Era l’una e quarantasette.
Lo so perché quando non riesco a dormire guardo sempre l’orario.
Come se il tempo, visto in numeri, facesse meno paura.
La casa era in silenzio.
Quel silenzio pieno, che di notte sembra più grande delle stanze.
Il monitor del computer era ancora acceso.
Una pagina bianca davanti.
Il cursore lampeggiava.
Paziente. Ostinato.
— Non scrivi?
La voce arrivò senza suono.
Non veniva dalla stanza. Veniva da dentro.
— Sto pensando.
— È quello che dici sempre quando non vuoi ammettere che sei stanco.
Sospirai.
— Non sono stanco.
— Sei stanco di essere forte.
Mi voltai verso la finestra.
La città dormiva. Io no.
— Non sono forte.
— Davvero? Tutti ti vedono così.
Sorrisi. Quella specie di sorriso che uso quando non voglio discutere.

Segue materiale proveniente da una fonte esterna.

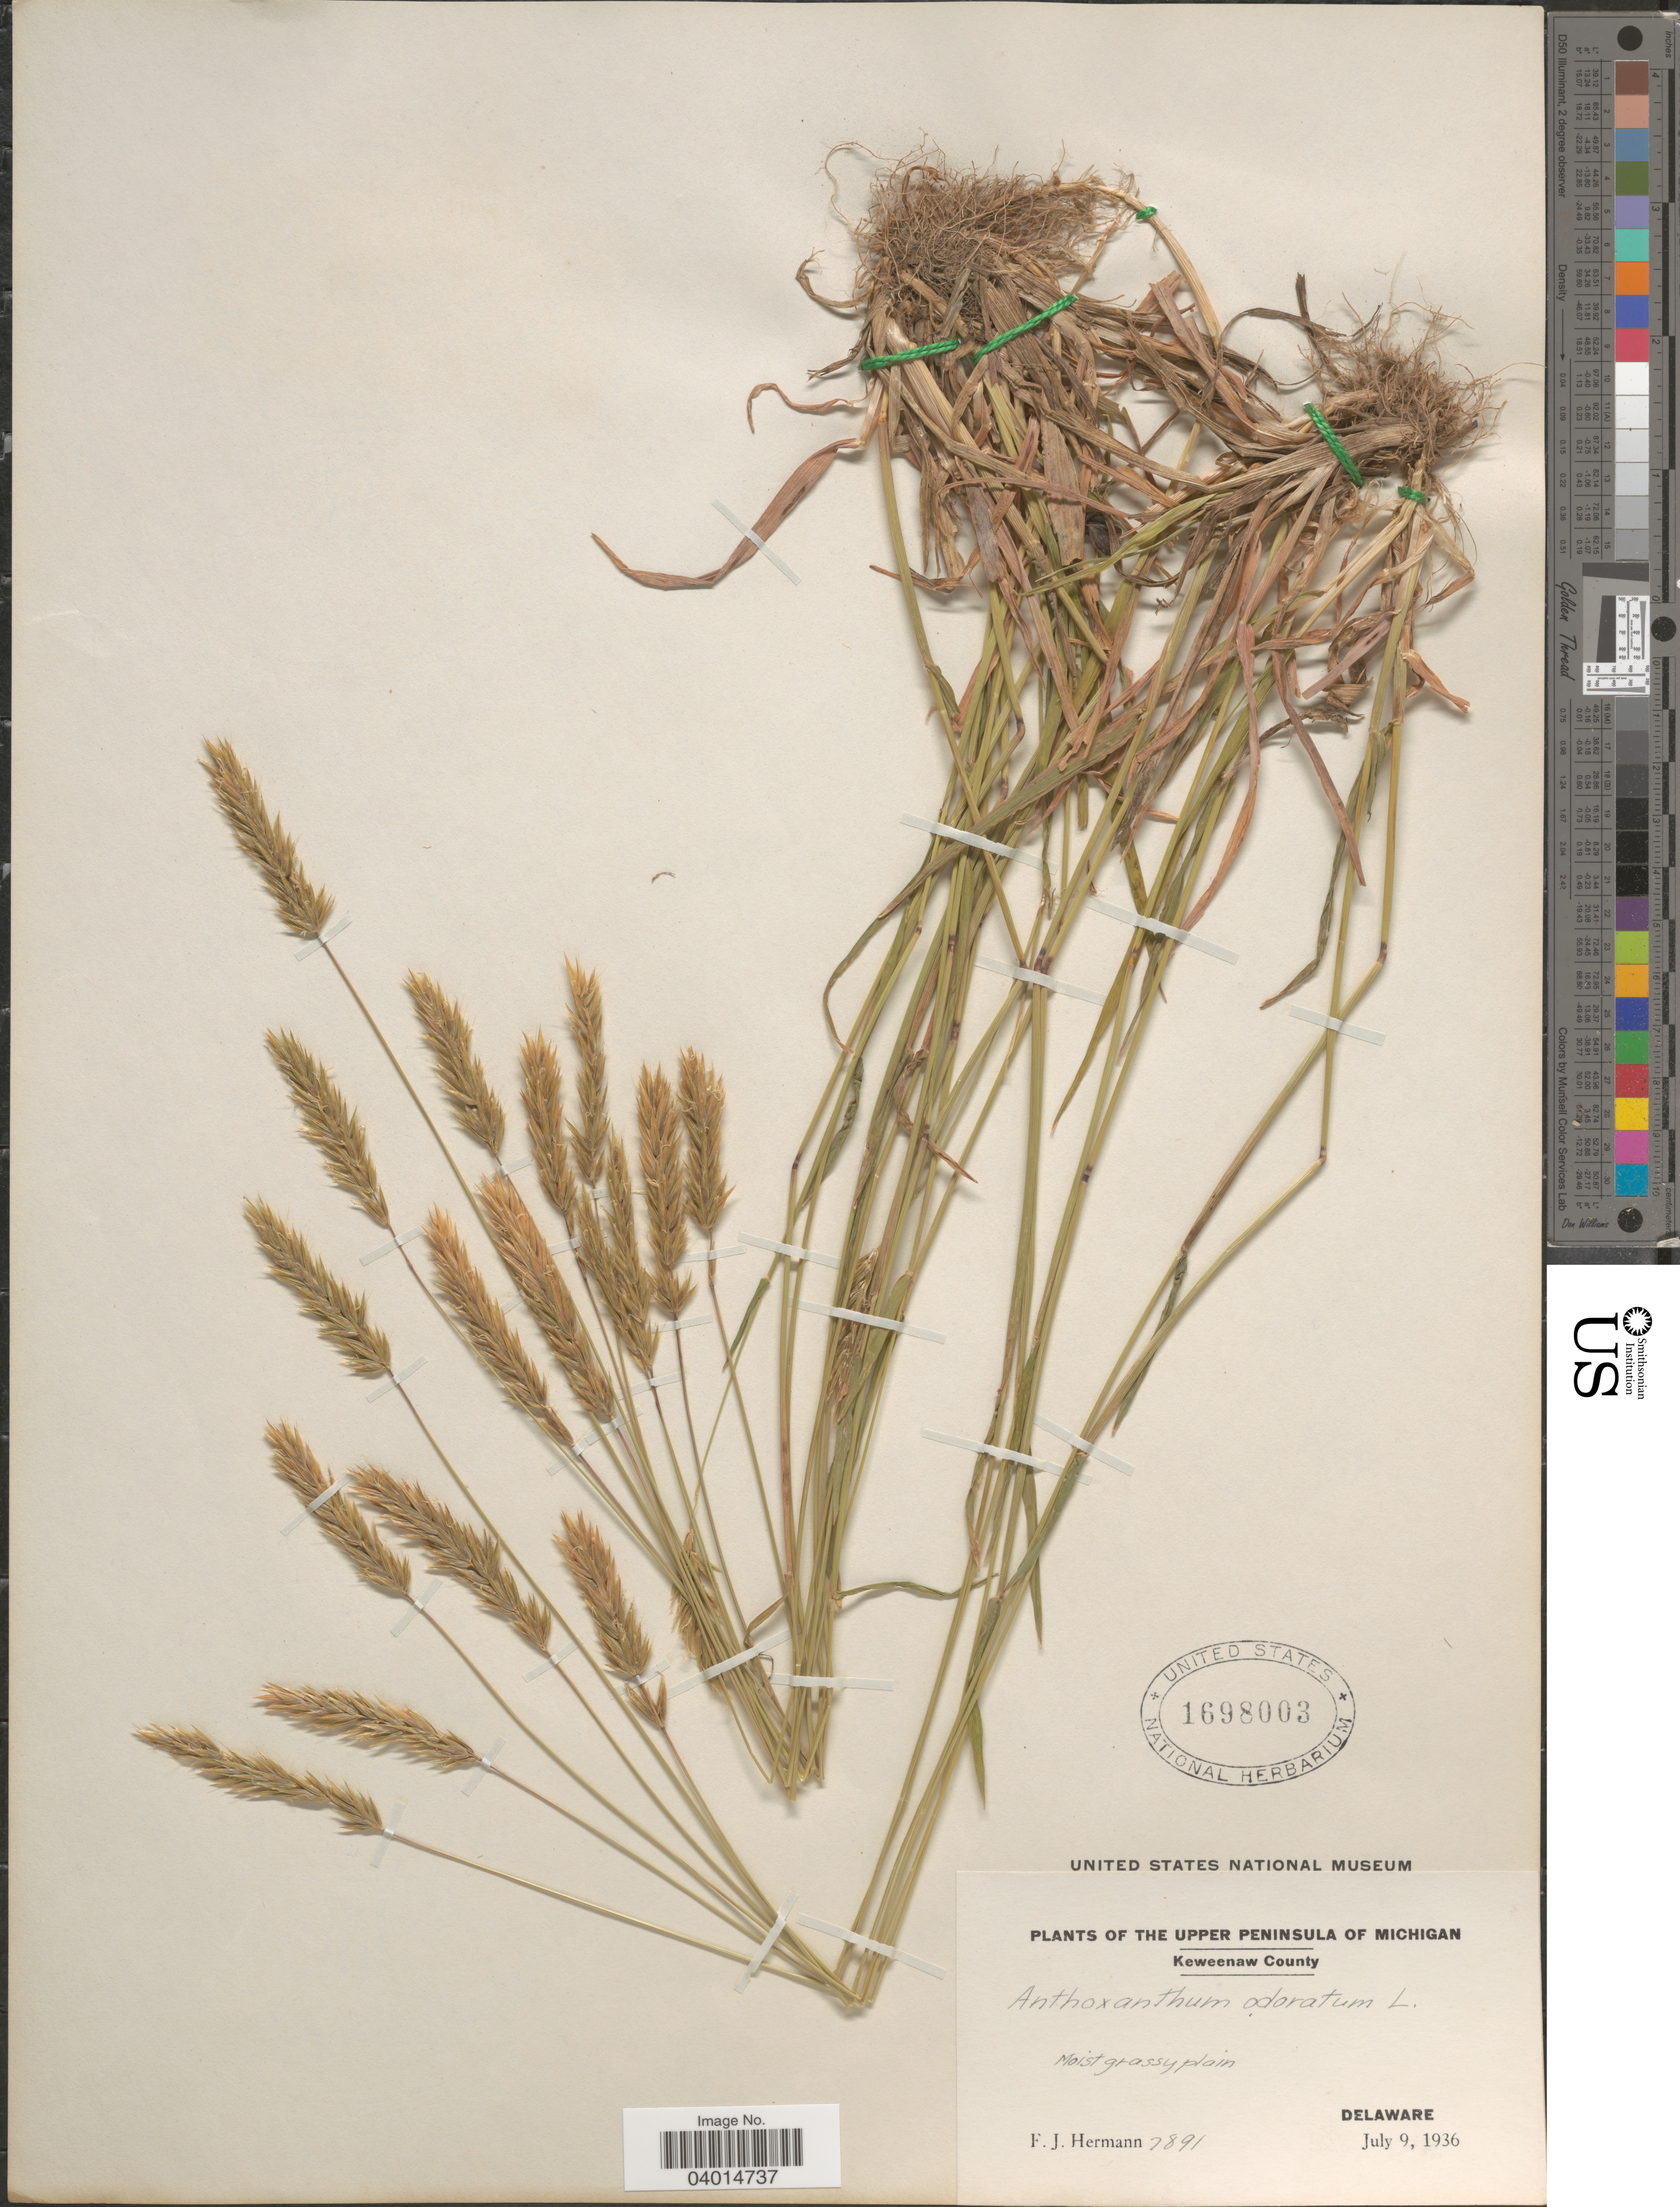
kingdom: Plantae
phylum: Tracheophyta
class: Liliopsida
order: Poales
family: Poaceae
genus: Anthoxanthum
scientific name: Anthoxanthum odoratum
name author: L.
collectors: F. J. Hermann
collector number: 7891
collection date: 1936-07-09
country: United States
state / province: Delaware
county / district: Keweenaw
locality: The Upper Peninsula of Michigan.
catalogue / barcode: US 1698003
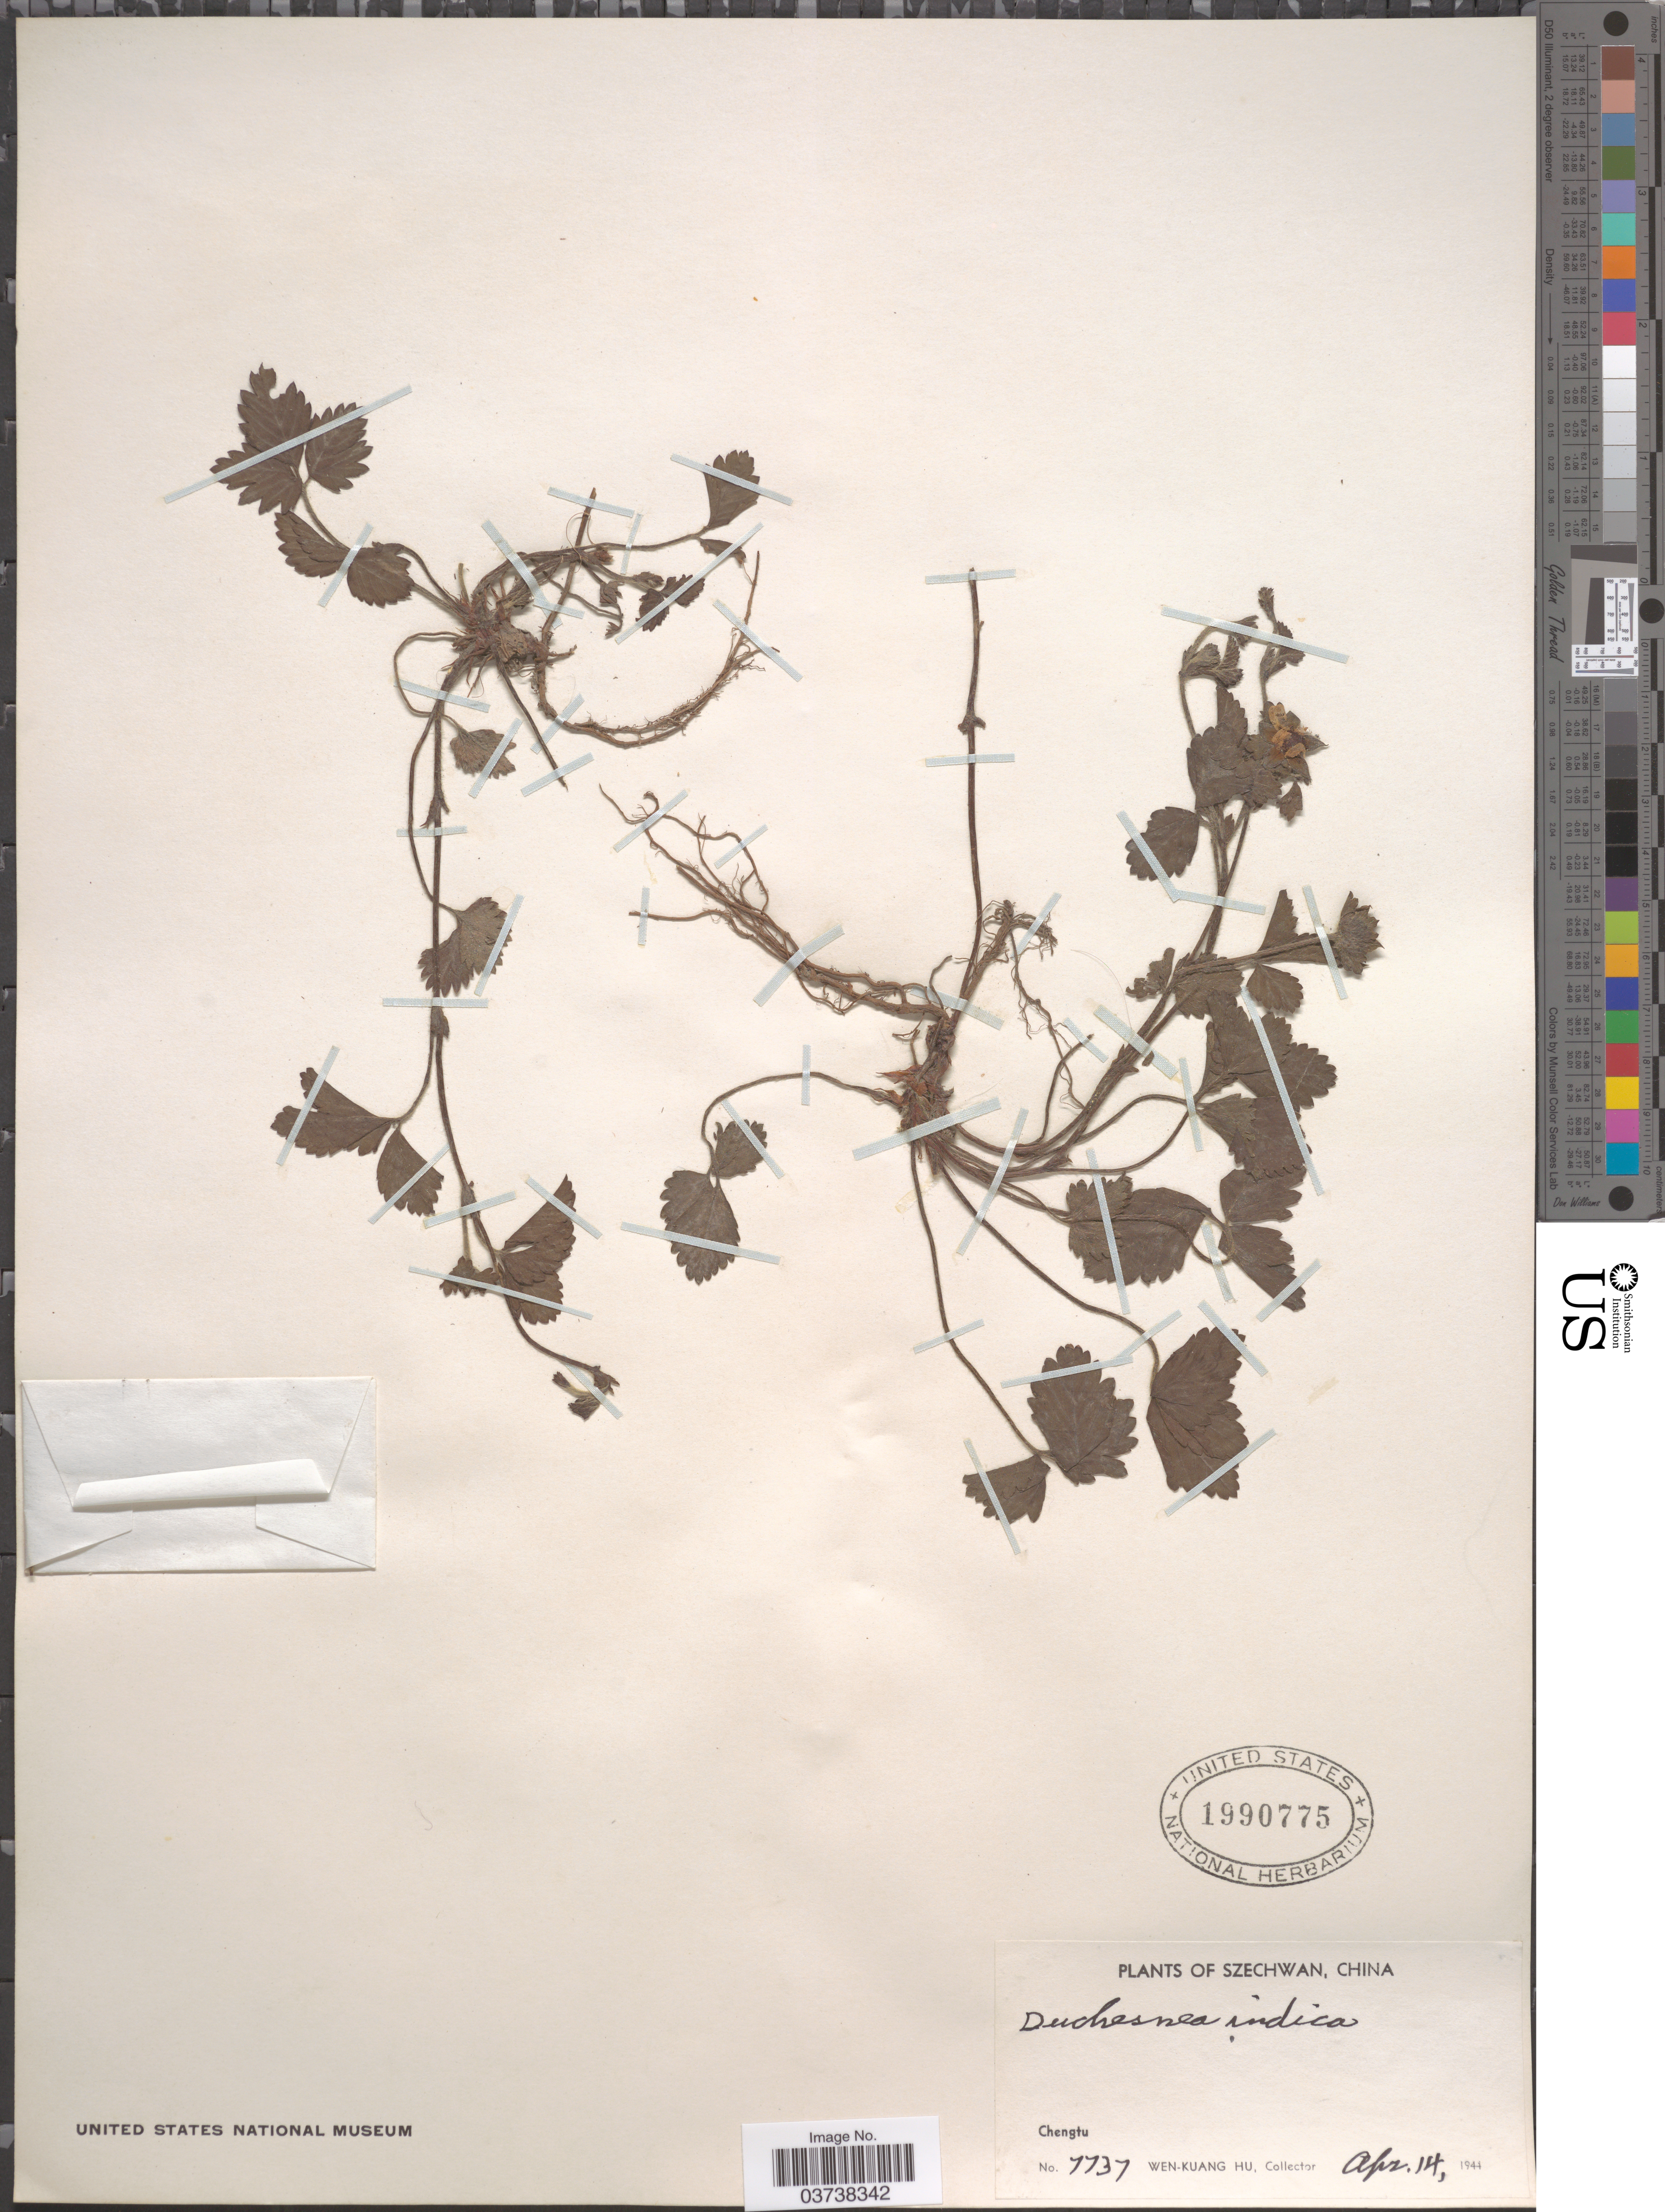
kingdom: Plantae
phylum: Tracheophyta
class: Magnoliopsida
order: Rosales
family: Rosaceae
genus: Potentilla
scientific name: Potentilla indica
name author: (Andrews) Th. Wolf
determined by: Strong, Mark T., (BOT), Smithsonian Institution - National Museum of Natural History (UNITED STATES)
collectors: W. K. Hu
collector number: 7737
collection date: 1944-04-14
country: China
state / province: Sichuan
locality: Szechwan. Chengtu.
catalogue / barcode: US 1990775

— La gente vede quello che faccio. Non quello che temo.
— E cosa temi?
Silenzio.
La macchina della respirazione faceva il suo rumore regolare.
Un suono che negli anni è diventato quasi un metronomo della mia vita.
— Temo il giorno in cui non avrò più chi mi tiene in piedi.
La frase rimase sospesa.
Era la prima vera.
— E pensi che la forza serva a evitarlo?
— No.
— Allora a cosa serve?
Guardai le mie mani.
Così ferme. Così testarde.
— Serve a non far preoccupare gli altri.
— O a non guardarti dentro?
La domanda bruciò più del previsto.
— Se mi fermo, crollo.
— No. Se ti fermi, senti.
Il cursore continuava a lampeggiare.
— Non posso permettermi di sentire sempre tutto.
— Nessuno può. Ma tu non ti concedi nemmeno un margine.
Respirai più lentamente.
— Se un giorno mancasse chi mi sostiene, io cosa diventerei?
— Diventeresti quello che sei sempre stato.
— E cioè?
— Uno che ha paura. E che va avanti lo stesso.
Chiusi gli occhi.
— Non voglio deludere nessuno.
— E chi ti ha chiesto di essere un monumento?
La stanza sembrava più piccola.
O forse ero io che mi stavo togliendo un pezzo di corazza.
— Io non sono indistruttibile.
— Lo so.
— Ho paura.
— Lo so.
— E qualche volta mi sento fragile.
— Finalmente.
Aprii gli occhi.
— Chi sei tu?
— Sono quello che eri quando non avevi ancora imparato a nasconderti.
— O quello che sarò?
— Sono quello che ti ricorda che essere forte non significa essere di pietra.
Il cursore si fermò.
Avevo iniziato a scrivere.
— Allora dimmi una cosa.
— Cosa?
— Se smetto di sembrare forte… resto qualcuno?
La risposta arrivò senza esitazione.
— Resti vero.
Erano l’una e cinquantotto.
Il tempo era passato.
Io no.
Ma qualcosa dentro aveva smesso di trattenere il respiro.